━━━━━ PASSAGE SHOWN
It most definitely runs on all CPUs.  Because of the difference between
x2apic and xapic interrupts, it is stark-raving mad to try and run a
system with different lapics in different modes as the default operating
state.

>> +        {
>> +        case APIC_MODE_DISABLED:
>> +            break; /* Nothing to do - we did this above */
>> +        case APIC_MODE_XAPIC:
>> +            msr_content |= MSR_IA32_APICBASE_ENABLE;
>> +            wrmsrl(MSR_IA32_APICBASE, msr_content);
>> +            break;
>> +        case APIC_MODE_X2APIC:
>> +            msr_content |= 
>> (MSR_IA32_APICBASE_ENABLE|MSR_IA32_APICBASE_EXTD);
>> +            wrmsrl(MSR_IA32_APICBASE, msr_content);
>> +            break;
>> +        default:
>> +            printk("Default case when reverting #%d lapic to boot state\n",
>> +                   smp_processor_id());
>> +            break;
>> +        }
>> +    }
>> +
>>  }
>>  
>>  /*
>> diff -r 3ad737eb0a8d -r b6666fbafe33 xen/arch/x86/crash.c
>> --- a/xen/arch/x86/crash.c	Mon Jun 13 17:45:43 2011 +0100
>> +++ b/xen/arch/x86/crash.c	Mon Jun 13 17:45:43 2011 +0100
>> @@ -27,6 +27,7 @@
>>  #include <asm/hvm/support.h>
>>  #include <asm/apic.h>
>>  #include <asm/io_apic.h>
>> +#include <xen/iommu.h>
>>  
>>  static atomic_t waiting_for_crash_ipi;
>>  static unsigned int crashing_cpu;
>> @@ -82,6 +83,15 @@ static void nmi_shootdown_cpus(void)
━━━━━━━━━━
SET PROBLEM:
Reproduce the APIC-mode passage above word for word, keeping every line as it appears.
━━━━━ RECORD SET
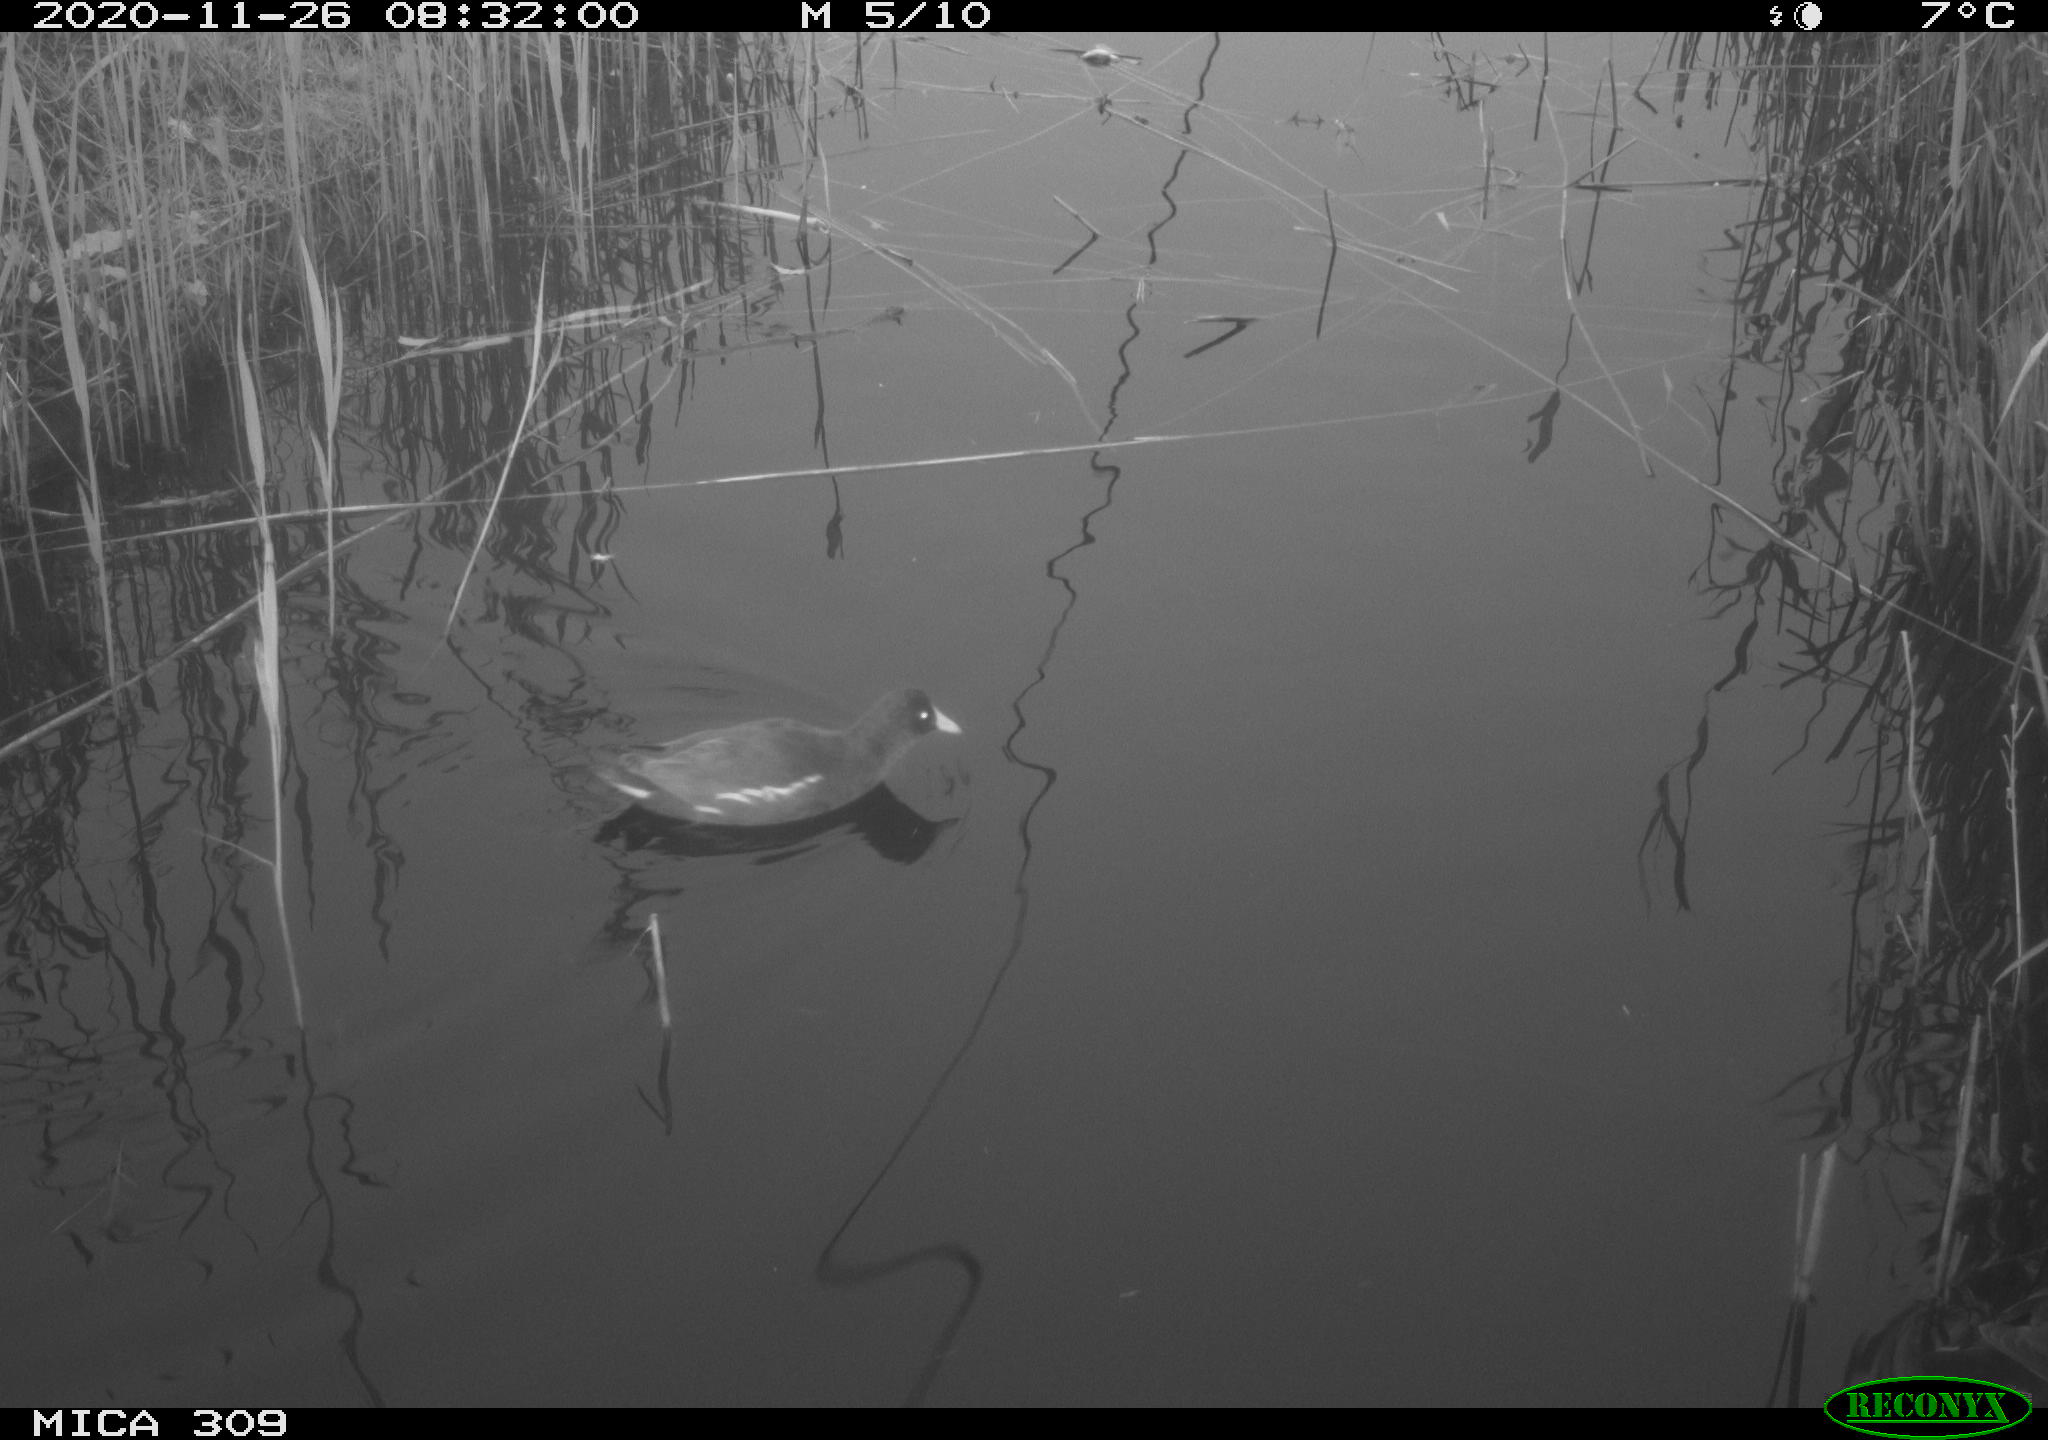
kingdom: Animalia
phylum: Chordata
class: Aves
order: Gruiformes
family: Rallidae
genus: Gallinula
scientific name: Gallinula chloropus
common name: Common moorhen
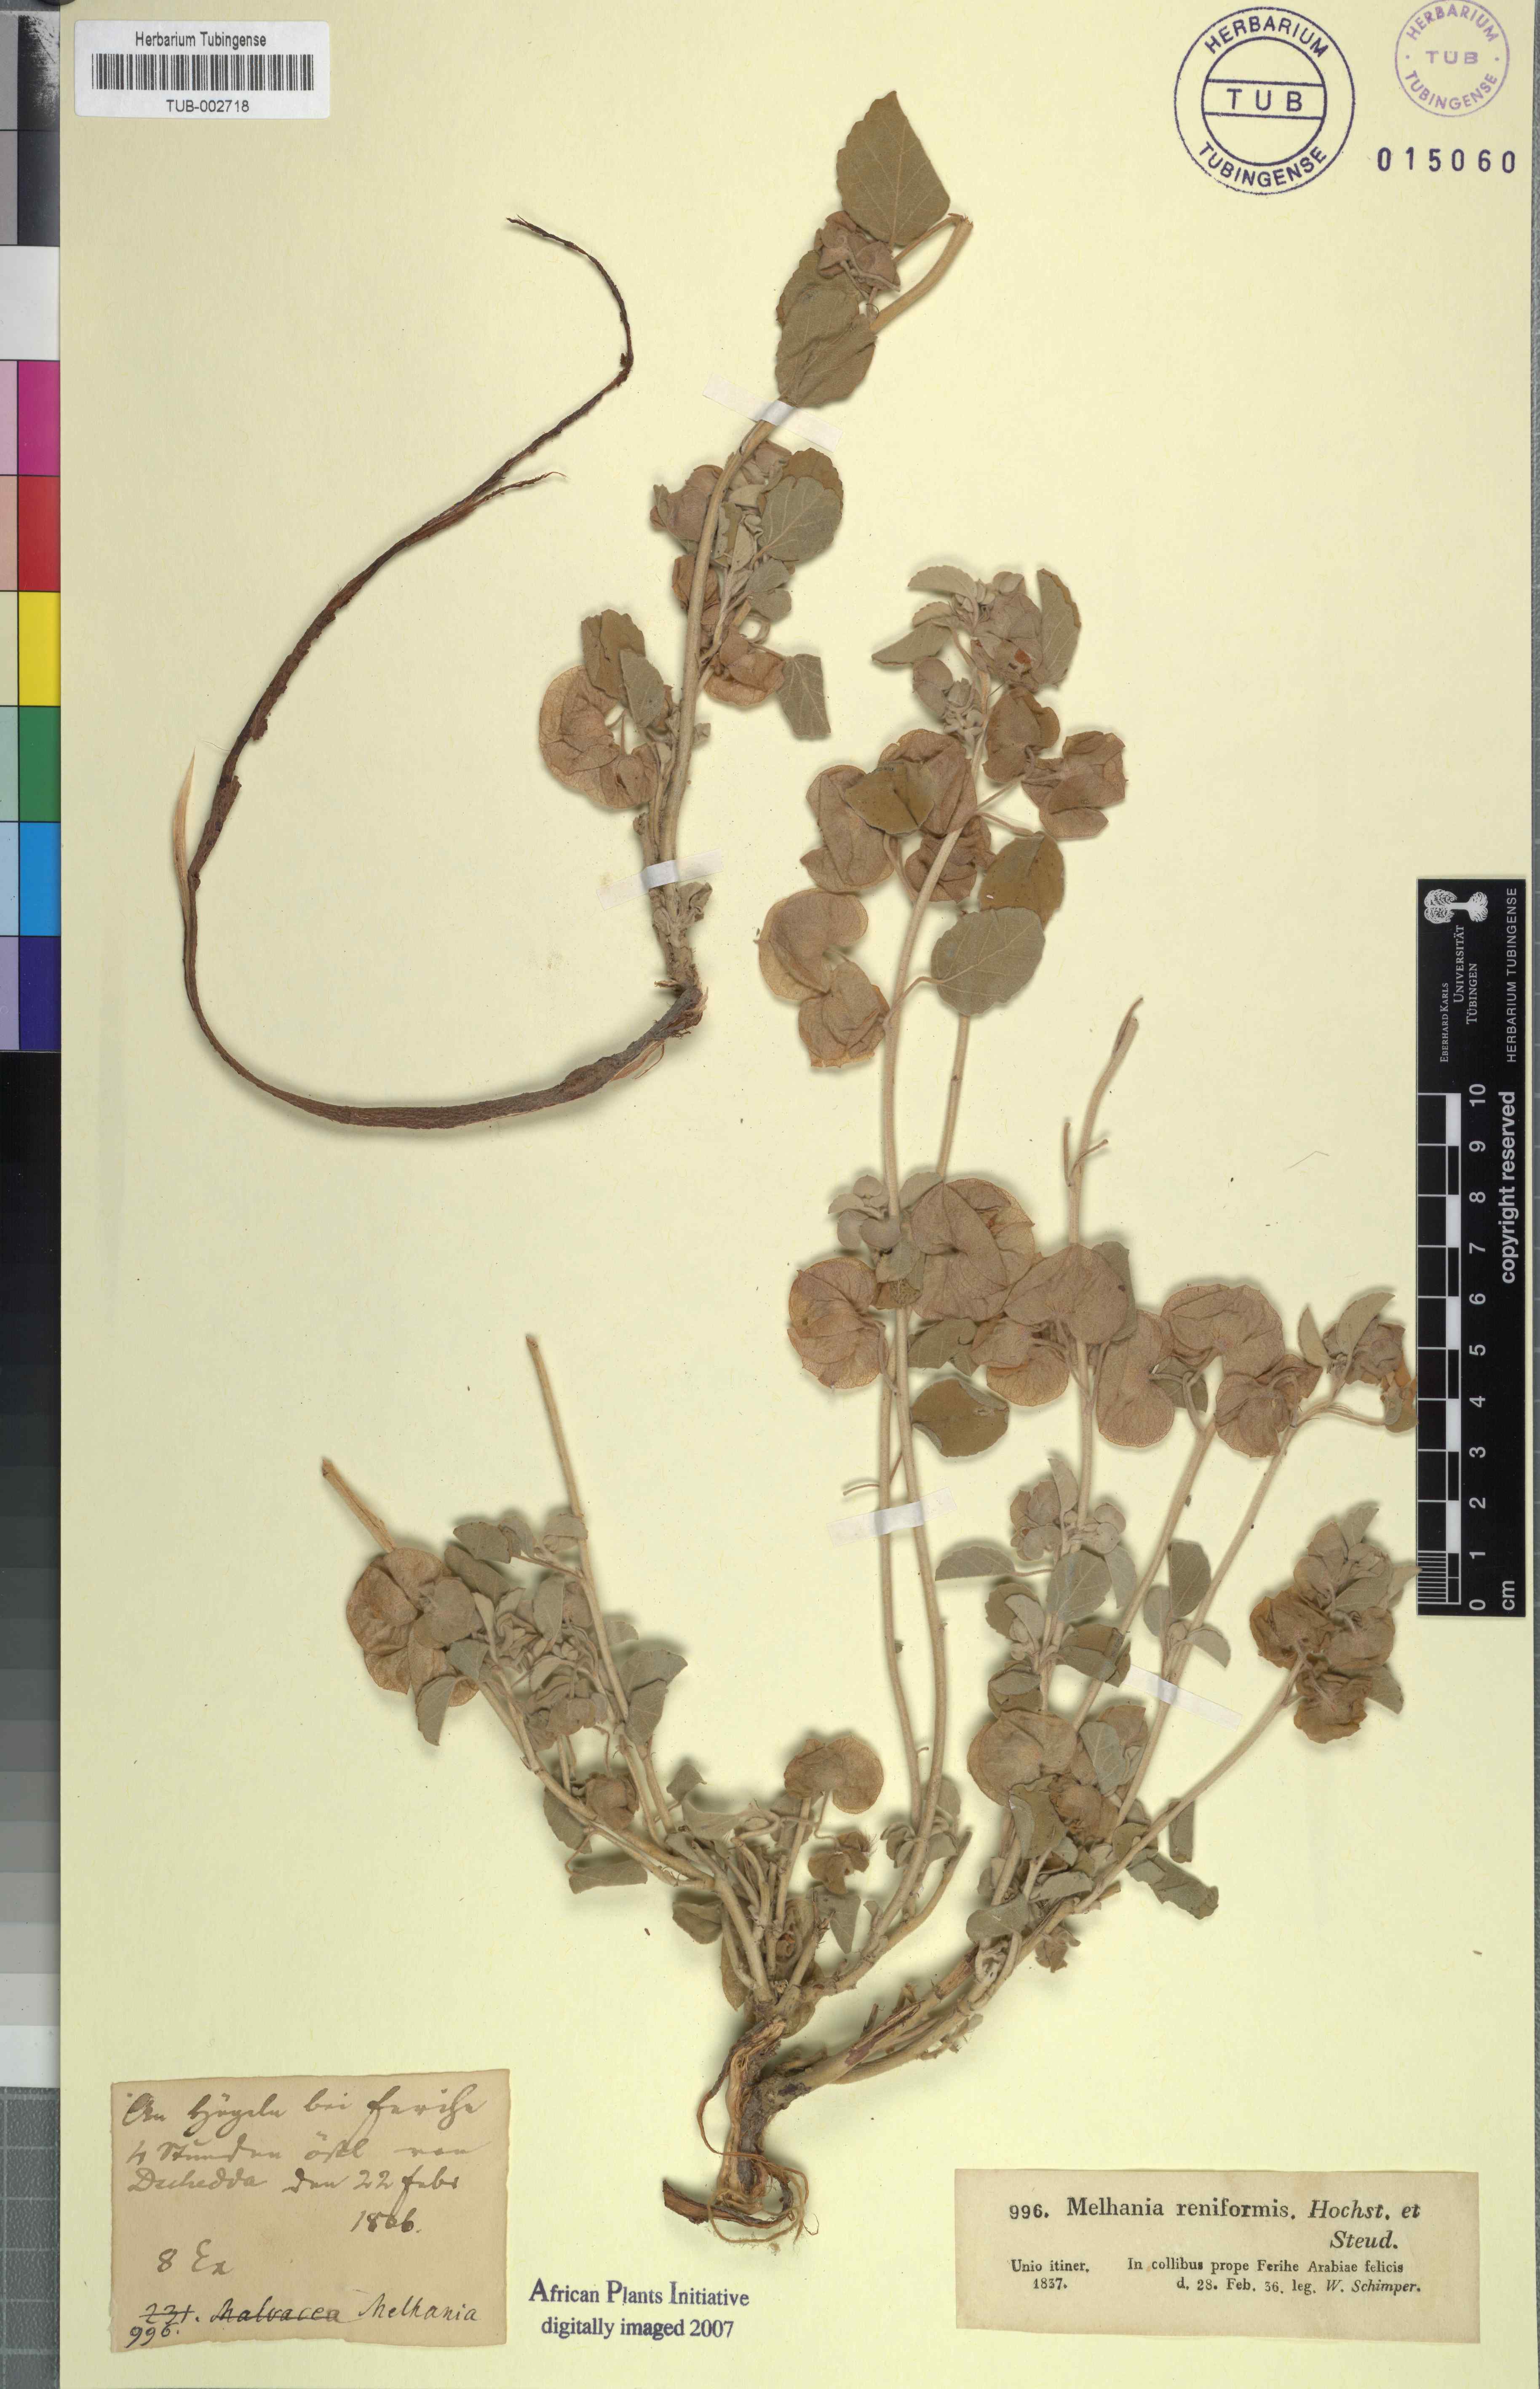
━━━━━━━━━━
FULL OUTPUT:
It most definitely runs on all CPUs.  Because of the difference between
x2apic and xapic interrupts, it is stark-raving mad to try and run a
system with different lapics in different modes as the default operating
state.

>> +        {
>> +        case APIC_MODE_DISABLED:
>> +            break; /* Nothing to do - we did this above */
>> +        case APIC_MODE_XAPIC:
>> +            msr_content |= MSR_IA32_APICBASE_ENABLE;
>> +            wrmsrl(MSR_IA32_APICBASE, msr_content);
>> +            break;
>> +        case APIC_MODE_X2APIC:
>> +            msr_content |= 
>> (MSR_IA32_APICBASE_ENABLE|MSR_IA32_APICBASE_EXTD);
>> +            wrmsrl(MSR_IA32_APICBASE, msr_content);
>> +            break;
>> +        default:
>> +            printk("Default case when reverting #%d lapic to boot state\n",
>> +                   smp_processor_id());
>> +            break;
>> +        }
>> +    }
>> +
>>  }
>>  
>>  /*
>> diff -r 3ad737eb0a8d -r b6666fbafe33 xen/arch/x86/crash.c
>> --- a/xen/arch/x86/crash.c	Mon Jun 13 17:45:43 2011 +0100
>> +++ b/xen/arch/x86/crash.c	Mon Jun 13 17:45:43 2011 +0100
>> @@ -27,6 +27,7 @@
>>  #include <asm/hvm/support.h>
>>  #include <asm/apic.h>
>>  #include <asm/io_apic.h>
>> +#include <xen/iommu.h>
>>  
>>  static atomic_t waiting_for_crash_ipi;
>>  static unsigned int crashing_cpu;
>> @@ -82,6 +83,15 @@ static void nmi_shootdown_cpus(void)